It’s funny how things happen. There I was awake but still in bed at 6.30am when I began to think how, if action is not taken soon, the environment will become a veritable wasteland with few of any of the species admired and cherished by people who live in he countryside.
Some hours later I checked my emails and there was this interesting letter from Richard Kidd of Aughafatten, Co Antrim. Richard wrote: “I always look forward to reading your column in Farming Life each week. I find it very interesting and you always provide a useful insight into the issues and opportunities facing the countryside and those who live in it.
“I also enjoy reading the work of George Monbiot. A columnist in the Guardian. I would be really interested to hear your thoughts on his plans for re-wilding and what effects you feel it would have on the countryside.’’
“So many positive things are written about re-wilding, I would be really interested to hear if you shared his enthusiasm for this work or if you felt the downside would outweigh the benefits?’’
First of all, having spent five years (1961-1965) as a sub-editor in The Guardian, I would say with certainty that, unlike some other commentators who are selective about the wildlife they want to save, George Monbiot believes implicitly in everything he writes.
Some others seem to start from a point of self interest where they realise that there is a lot more money to be made from saving exotic raptors than from saving the robin or the blackbird.
George Monbiot says the aim of Rewilding Britain was to bring trees back to bare hills, allow reefs to form once more on the seabed and to return to these shores the magnificent, entrancing animals of which we have so long been deprived. Above all it seeks to enhance and enrich the lives of the people of this nation. I hope that it might help to change the face of Britain. But the interests of local people must never be overruled. Rewilding must take place only with active consent.
I wish I could share George’s optimism about helping to enrich the local economy. But I saw nothing but huge losses and sleepless nights for sheep farmers after foxes first appeared in great numbers in the Glens of Antrim in the mid 40s. Nor did I see much benefit accruing to locals from the arrival in the Glens of Hen Harriers, Buzzards, Red Kites, Golden Eagles and Sea Eagles, many of which were released by do-gooders in the past 20 years.
George says that the authorities in these islands now claim to be willing to pay for the protection of soils and watersheds and , he adds: “These are likely to be more resilient sources of income than the current farm subsidy system upon which all hill farming in this country depends.
“The gross injustice of transferring vast sums from the poor to the rich ‘simply for owning land’ is as unsustainable politically as it is ecologically.”

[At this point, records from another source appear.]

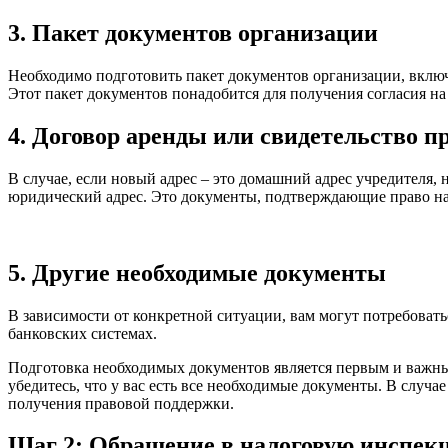
3. Пакет документов организации
Необходимо подготовить пакет документов организации, включ
Этот пакет документов понадобится для получения согласия на
4. Договор аренды или свидетельство п
В случае, если новый адрес – это домашний адрес учредителя, 
юридический адрес. Это документы, подтверждающие право на
5. Другие необходимые документы
В зависимости от конкретной ситуации, вам могут потребоват
банковских системах.
Подготовка необходимых документов является первым и важным
убедитесь, что у вас есть все необходимые документы. В случ
получения правовой поддержки.
Шаг 2: Обращение в налоговую инспек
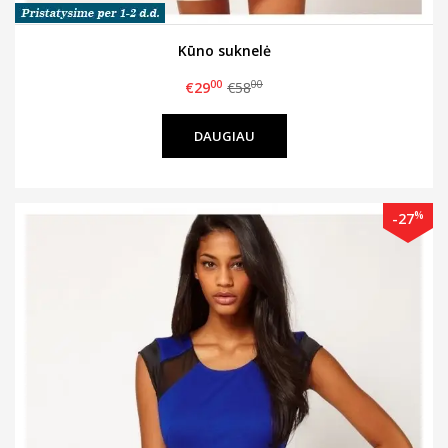
Kūno suknelė
00
00
€29
€58
DAUGIAU
%
-27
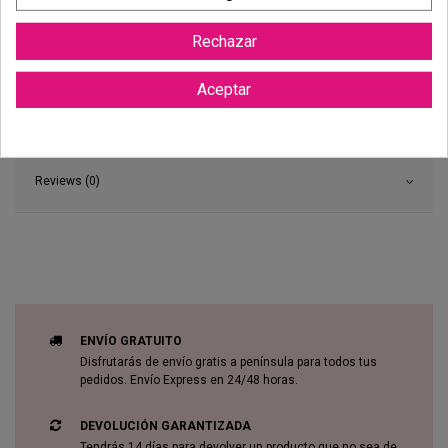
Rechazar
Aceptar
Reviews (0)
ENVÍO GRATUITO
Disfrutarás de envío gratis a península para todos tus
pedidos. Envío Express en 24/48 horas.
DEVOLUCIÓN GARANTIZADA
Tendrás 14 días para devolver un producto que no sea de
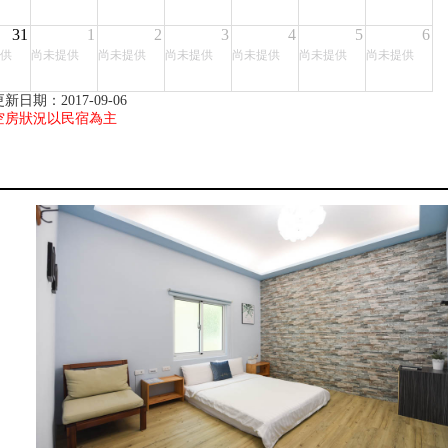
31
1
2
3
4
5
6
供
尚未提供
尚未提供
尚未提供
尚未提供
尚未提供
尚未提供
新日期：2017-09-06
空房狀況以民宿為主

My fear would be that rewilding would see the introduction of animals like wolves, lynx and bears thus menacing the most vulnerable sections of the community where releases were to take place.

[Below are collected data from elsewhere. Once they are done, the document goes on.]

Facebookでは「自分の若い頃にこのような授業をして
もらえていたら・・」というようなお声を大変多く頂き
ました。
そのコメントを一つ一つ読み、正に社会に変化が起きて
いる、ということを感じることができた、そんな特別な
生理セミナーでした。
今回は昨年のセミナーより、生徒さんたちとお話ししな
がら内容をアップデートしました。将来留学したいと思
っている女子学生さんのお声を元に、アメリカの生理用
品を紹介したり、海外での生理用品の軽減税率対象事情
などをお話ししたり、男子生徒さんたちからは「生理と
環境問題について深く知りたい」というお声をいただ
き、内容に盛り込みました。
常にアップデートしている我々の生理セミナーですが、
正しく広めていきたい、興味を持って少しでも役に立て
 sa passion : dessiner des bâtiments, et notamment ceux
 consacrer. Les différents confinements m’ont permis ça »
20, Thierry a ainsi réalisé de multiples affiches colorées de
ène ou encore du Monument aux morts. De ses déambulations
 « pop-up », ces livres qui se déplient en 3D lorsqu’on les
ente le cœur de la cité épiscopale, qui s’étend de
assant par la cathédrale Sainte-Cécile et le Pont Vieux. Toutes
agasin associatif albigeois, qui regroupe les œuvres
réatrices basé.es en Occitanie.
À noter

Any farmers in Co Antrim that I have discussed the matter with say they would shoot any dangerous animal they met. And I don’t blame them for thinking that it might be more important to protect vulnerable members of their families and their neighbours than bowing to the wishes and dreams of vested interests.
But let us get back to the status quo and the destruction of habitat and other mistakes leading directly over the years to the loss of millions of birds, animals and butterflies.
When a charitable donor supports some well known ‘charity’ does he or she ever think that they are passing the death sentence on the very species that those in the countryside wish to protect?
Looking back over the past 80 odd years, it pains me to think of how we have allowed generous people to contribute unwittingly to making the countryside a poorer place.
In the 1940s, and much later, our moors and lowlands were teeming with wildlife. But then came the foxes, Hoodie Crows, Magpies, Sparrowhawks, Hen Harriers and Buzzards. It was downhill from then on, a process speeded by the loss of habitat.
I have to say that one of the moors in the neighbourhood which was last to go was Cushleake moor between Cushendun and Torr. There were three nesting sites along the cliffs, used by Peregrine Falcons but that did not seem to lower the bird count very much. Perhaps the Peregrines depended more on the rock pigeons which were plentiful rather than on racing pigeons
The other salient factor was that the McClintok family, father and two sons, were all active and excellent keepers who looked after Cushleake Mountain, conscientiously, wisely and well.
At the heels of the hunt, we must let the authorities know that they are being led up the garden path by heavily vested interests.
I thank Richard Todd for his letter and would appeal to all who really care, to join in a publicity campaign to spread the truth about the environment and its wildlife and reduce the savage killing by raptors and predators. Where space permitted, I would endeavour to include your views in this column.